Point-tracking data
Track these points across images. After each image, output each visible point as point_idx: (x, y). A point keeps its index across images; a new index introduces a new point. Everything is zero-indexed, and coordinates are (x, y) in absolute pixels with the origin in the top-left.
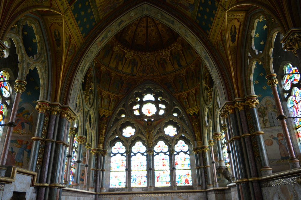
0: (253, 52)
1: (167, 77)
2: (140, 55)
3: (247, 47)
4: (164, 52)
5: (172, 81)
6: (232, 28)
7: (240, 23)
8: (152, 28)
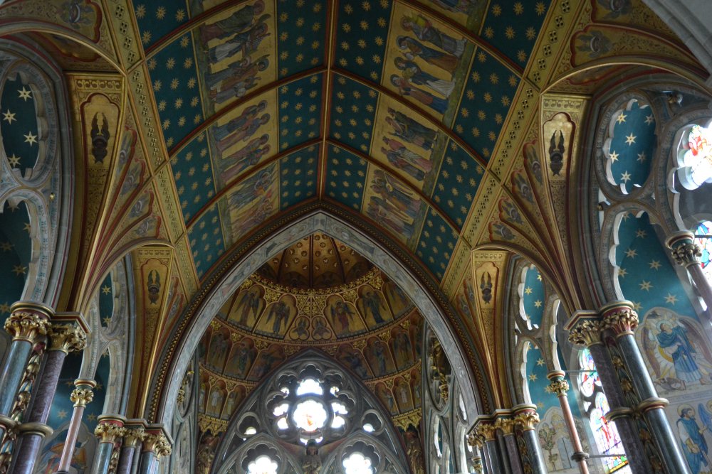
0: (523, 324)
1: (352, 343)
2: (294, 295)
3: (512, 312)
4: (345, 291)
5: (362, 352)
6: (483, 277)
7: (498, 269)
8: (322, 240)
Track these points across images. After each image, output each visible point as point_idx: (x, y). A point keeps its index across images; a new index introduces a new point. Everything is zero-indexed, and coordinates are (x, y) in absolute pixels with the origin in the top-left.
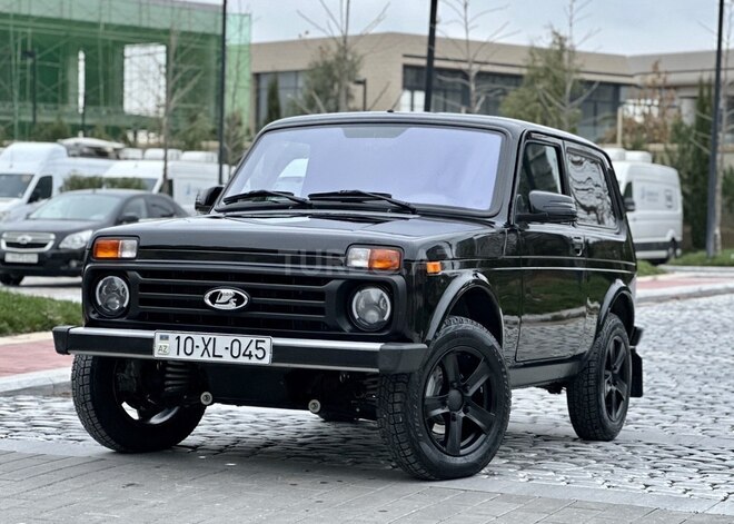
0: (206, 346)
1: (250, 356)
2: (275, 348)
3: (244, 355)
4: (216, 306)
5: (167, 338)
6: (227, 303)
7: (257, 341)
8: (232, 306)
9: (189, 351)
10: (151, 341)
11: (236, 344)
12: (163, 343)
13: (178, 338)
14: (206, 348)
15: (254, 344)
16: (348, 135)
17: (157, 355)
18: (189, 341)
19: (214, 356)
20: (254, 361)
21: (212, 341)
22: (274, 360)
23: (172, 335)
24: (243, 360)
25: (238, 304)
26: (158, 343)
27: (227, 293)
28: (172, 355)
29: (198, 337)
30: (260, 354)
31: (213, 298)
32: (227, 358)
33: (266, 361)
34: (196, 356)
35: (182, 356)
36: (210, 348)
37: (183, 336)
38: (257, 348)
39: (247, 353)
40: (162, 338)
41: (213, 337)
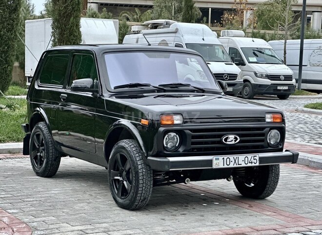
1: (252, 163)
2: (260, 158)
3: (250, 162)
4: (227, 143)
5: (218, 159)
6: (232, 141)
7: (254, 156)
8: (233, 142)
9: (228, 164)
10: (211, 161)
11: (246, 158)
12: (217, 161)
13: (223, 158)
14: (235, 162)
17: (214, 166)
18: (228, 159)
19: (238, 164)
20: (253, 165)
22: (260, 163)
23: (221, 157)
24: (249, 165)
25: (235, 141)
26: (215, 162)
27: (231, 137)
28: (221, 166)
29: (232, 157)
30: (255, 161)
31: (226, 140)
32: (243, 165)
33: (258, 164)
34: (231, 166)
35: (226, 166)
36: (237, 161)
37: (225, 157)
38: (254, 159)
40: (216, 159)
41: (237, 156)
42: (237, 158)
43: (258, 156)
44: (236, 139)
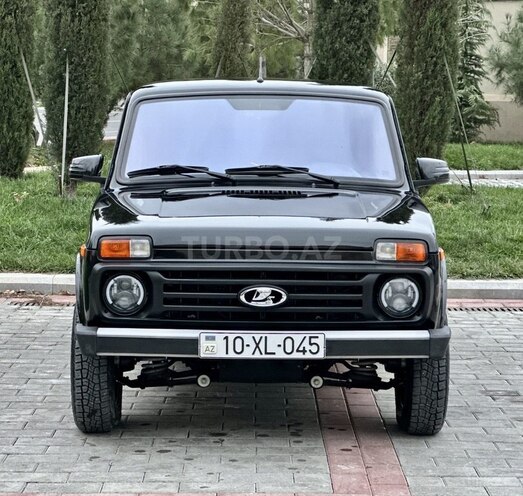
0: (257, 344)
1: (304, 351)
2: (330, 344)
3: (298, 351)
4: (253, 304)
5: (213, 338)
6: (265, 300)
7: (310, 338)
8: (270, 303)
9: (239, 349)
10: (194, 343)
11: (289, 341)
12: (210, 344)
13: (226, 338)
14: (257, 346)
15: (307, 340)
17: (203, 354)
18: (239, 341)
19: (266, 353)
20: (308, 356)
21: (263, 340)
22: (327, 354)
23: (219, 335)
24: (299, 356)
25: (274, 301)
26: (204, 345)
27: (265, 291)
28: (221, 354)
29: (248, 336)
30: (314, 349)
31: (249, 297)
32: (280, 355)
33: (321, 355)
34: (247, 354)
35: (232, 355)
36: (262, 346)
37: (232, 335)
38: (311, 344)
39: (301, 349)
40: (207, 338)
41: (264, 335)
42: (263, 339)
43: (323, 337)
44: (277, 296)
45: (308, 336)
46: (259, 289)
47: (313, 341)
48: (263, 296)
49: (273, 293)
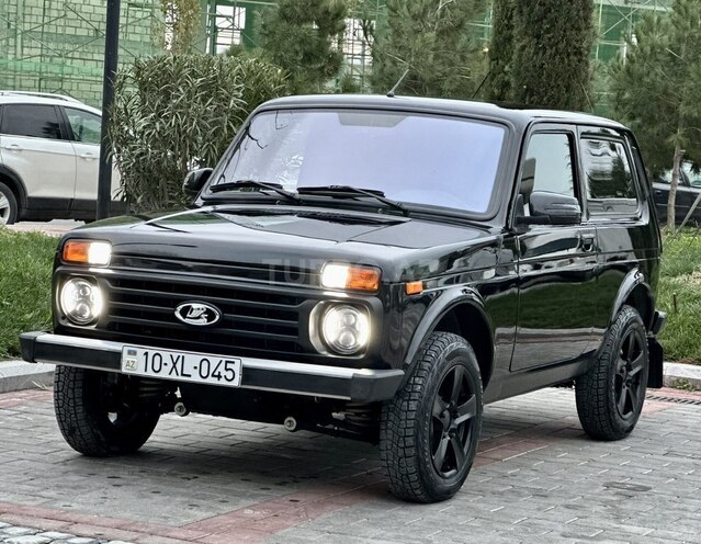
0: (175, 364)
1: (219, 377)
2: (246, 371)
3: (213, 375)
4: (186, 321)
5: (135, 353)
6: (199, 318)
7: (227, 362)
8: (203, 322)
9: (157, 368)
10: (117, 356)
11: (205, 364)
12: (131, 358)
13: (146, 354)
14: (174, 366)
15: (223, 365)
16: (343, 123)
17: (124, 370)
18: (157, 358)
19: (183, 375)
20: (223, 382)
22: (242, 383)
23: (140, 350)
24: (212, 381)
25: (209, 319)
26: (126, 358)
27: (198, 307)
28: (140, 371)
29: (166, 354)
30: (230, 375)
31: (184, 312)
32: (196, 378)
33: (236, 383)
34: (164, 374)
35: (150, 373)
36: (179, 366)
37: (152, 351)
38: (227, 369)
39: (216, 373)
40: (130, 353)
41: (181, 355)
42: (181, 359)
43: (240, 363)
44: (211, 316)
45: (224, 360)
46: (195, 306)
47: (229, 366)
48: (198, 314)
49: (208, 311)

--

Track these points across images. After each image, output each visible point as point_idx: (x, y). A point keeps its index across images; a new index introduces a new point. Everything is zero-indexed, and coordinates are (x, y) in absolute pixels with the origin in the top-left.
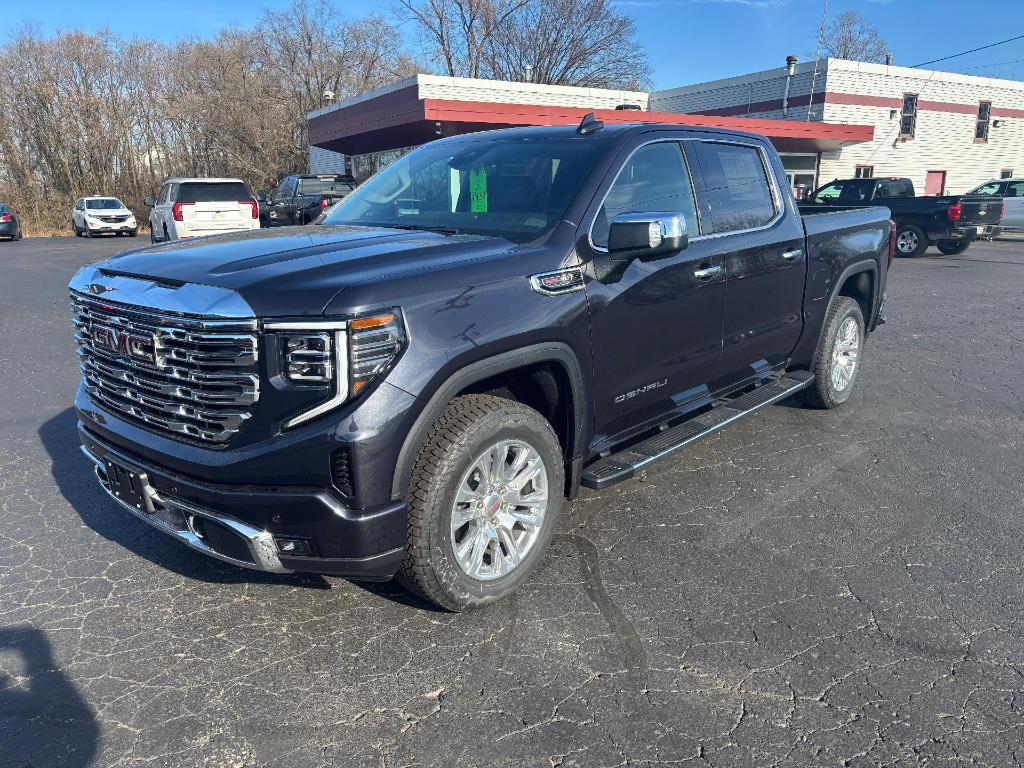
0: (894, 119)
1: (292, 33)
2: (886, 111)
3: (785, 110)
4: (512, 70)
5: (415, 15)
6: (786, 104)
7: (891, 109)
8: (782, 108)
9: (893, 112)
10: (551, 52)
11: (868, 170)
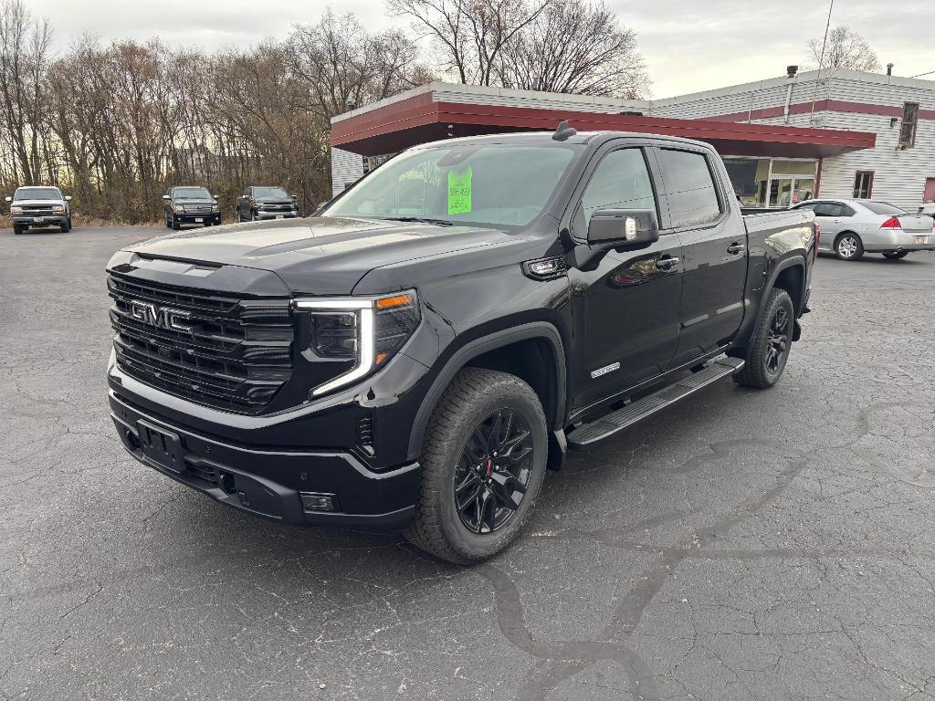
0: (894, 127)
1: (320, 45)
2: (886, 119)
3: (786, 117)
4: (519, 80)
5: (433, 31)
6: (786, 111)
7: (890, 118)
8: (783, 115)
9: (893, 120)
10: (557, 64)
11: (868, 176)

Task prompt: Switch "(259, 289)" to "(260, 290)" in the lines starting at the one containing "45: (308, 336)" and ending at the one containing "49: (208, 311)", leaving everything else unchanged. Give only those lines, and leave the pictures out.

Expected output:
45: (308, 336)
46: (260, 290)
47: (313, 341)
48: (263, 296)
49: (273, 293)
0: (175, 364)
1: (219, 377)
2: (246, 371)
3: (213, 375)
4: (186, 321)
5: (135, 353)
6: (199, 318)
7: (227, 362)
8: (203, 322)
9: (157, 368)
10: (117, 356)
11: (205, 364)
12: (131, 358)
13: (146, 354)
14: (174, 366)
15: (223, 365)
16: (343, 123)
17: (124, 370)
18: (157, 358)
19: (183, 375)
20: (223, 382)
22: (242, 383)
23: (140, 350)
24: (212, 381)
25: (209, 319)
26: (126, 358)
27: (198, 307)
28: (140, 371)
29: (166, 354)
30: (230, 375)
31: (184, 312)
32: (196, 378)
33: (236, 383)
34: (164, 374)
35: (150, 373)
36: (179, 366)
37: (152, 351)
38: (227, 369)
39: (216, 373)
40: (130, 353)
41: (181, 355)
42: (181, 359)
43: (240, 363)
44: (211, 316)
45: (224, 360)
46: (195, 306)
47: (229, 366)
48: (198, 314)
49: (208, 311)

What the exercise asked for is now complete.